- _What the task requires_
Using the data that follows, return exactly the lines from the one that contains "You don’t have" through the one that contains "To learn React, check", ends included.

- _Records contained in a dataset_
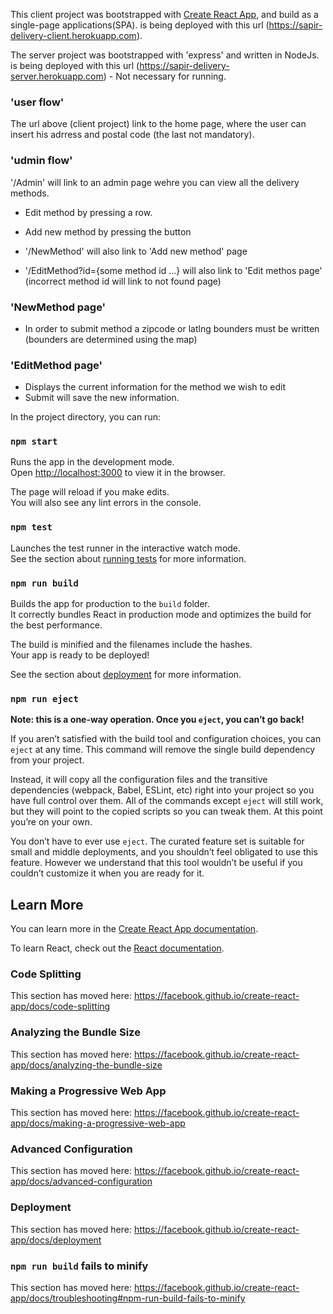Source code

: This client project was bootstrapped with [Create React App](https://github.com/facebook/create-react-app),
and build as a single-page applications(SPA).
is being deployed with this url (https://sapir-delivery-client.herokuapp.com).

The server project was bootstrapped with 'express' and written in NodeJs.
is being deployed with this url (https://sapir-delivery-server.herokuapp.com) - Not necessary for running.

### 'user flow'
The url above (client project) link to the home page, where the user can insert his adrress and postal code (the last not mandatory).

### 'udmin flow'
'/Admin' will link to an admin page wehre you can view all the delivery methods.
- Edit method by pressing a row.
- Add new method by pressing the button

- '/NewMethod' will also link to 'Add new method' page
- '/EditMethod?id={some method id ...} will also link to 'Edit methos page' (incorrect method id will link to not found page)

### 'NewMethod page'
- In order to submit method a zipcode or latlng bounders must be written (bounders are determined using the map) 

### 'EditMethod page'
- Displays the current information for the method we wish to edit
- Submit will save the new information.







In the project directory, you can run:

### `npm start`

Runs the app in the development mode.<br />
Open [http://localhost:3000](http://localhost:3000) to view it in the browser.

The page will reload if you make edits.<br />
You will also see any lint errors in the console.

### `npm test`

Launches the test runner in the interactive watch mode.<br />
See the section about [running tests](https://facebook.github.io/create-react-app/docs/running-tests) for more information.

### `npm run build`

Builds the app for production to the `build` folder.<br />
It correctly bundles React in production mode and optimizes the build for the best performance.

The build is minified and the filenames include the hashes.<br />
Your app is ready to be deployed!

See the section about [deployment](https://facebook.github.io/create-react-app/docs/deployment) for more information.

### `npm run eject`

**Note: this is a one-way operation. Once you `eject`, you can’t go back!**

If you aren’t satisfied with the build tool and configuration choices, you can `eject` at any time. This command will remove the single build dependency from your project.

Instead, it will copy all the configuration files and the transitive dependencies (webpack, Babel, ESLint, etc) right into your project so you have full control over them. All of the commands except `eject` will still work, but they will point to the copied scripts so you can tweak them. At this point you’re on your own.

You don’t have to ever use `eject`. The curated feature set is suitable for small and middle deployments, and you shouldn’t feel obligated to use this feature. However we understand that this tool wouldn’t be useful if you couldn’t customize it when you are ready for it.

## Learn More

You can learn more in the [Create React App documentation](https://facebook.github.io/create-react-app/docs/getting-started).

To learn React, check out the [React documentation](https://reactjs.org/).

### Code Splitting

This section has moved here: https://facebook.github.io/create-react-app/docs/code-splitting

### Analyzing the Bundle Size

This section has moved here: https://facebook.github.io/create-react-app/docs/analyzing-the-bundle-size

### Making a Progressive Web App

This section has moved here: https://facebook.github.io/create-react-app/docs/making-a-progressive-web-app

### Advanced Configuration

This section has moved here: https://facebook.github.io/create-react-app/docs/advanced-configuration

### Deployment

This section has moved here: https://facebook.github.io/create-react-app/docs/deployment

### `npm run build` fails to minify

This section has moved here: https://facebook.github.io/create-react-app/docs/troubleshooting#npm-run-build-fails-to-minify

--

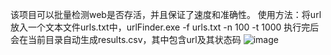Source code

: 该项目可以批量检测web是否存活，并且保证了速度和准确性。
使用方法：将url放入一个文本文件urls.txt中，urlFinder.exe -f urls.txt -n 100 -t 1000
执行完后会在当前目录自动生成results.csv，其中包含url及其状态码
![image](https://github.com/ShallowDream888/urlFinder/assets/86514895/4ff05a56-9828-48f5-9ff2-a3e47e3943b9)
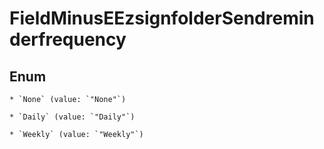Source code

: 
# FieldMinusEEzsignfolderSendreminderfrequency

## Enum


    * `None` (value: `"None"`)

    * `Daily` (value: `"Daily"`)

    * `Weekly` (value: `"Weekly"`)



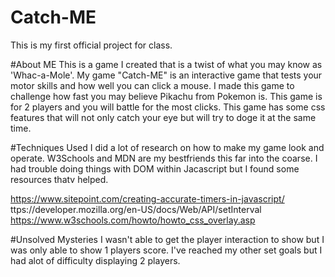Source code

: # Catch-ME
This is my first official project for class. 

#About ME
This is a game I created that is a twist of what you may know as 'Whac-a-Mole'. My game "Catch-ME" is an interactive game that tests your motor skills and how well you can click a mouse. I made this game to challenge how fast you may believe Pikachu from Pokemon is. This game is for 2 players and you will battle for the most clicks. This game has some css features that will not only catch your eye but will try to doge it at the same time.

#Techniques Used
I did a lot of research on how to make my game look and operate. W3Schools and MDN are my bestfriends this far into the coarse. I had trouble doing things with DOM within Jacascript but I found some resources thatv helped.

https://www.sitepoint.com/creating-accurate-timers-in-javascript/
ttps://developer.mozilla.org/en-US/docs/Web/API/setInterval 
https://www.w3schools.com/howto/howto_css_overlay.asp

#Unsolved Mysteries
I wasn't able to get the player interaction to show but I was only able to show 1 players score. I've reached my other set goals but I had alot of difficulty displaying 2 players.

- _Solution to this problem_
You don’t have to ever use `eject`. The curated feature set is suitable for small and middle deployments, and you shouldn’t feel obligated to use this feature. However we understand that this tool wouldn’t be useful if you couldn’t customize it when you are ready for it.

## Learn More

You can learn more in the [Create React App documentation](https://facebook.github.io/create-react-app/docs/getting-started).

To learn React, check out the [React documentation](https://reactjs.org/).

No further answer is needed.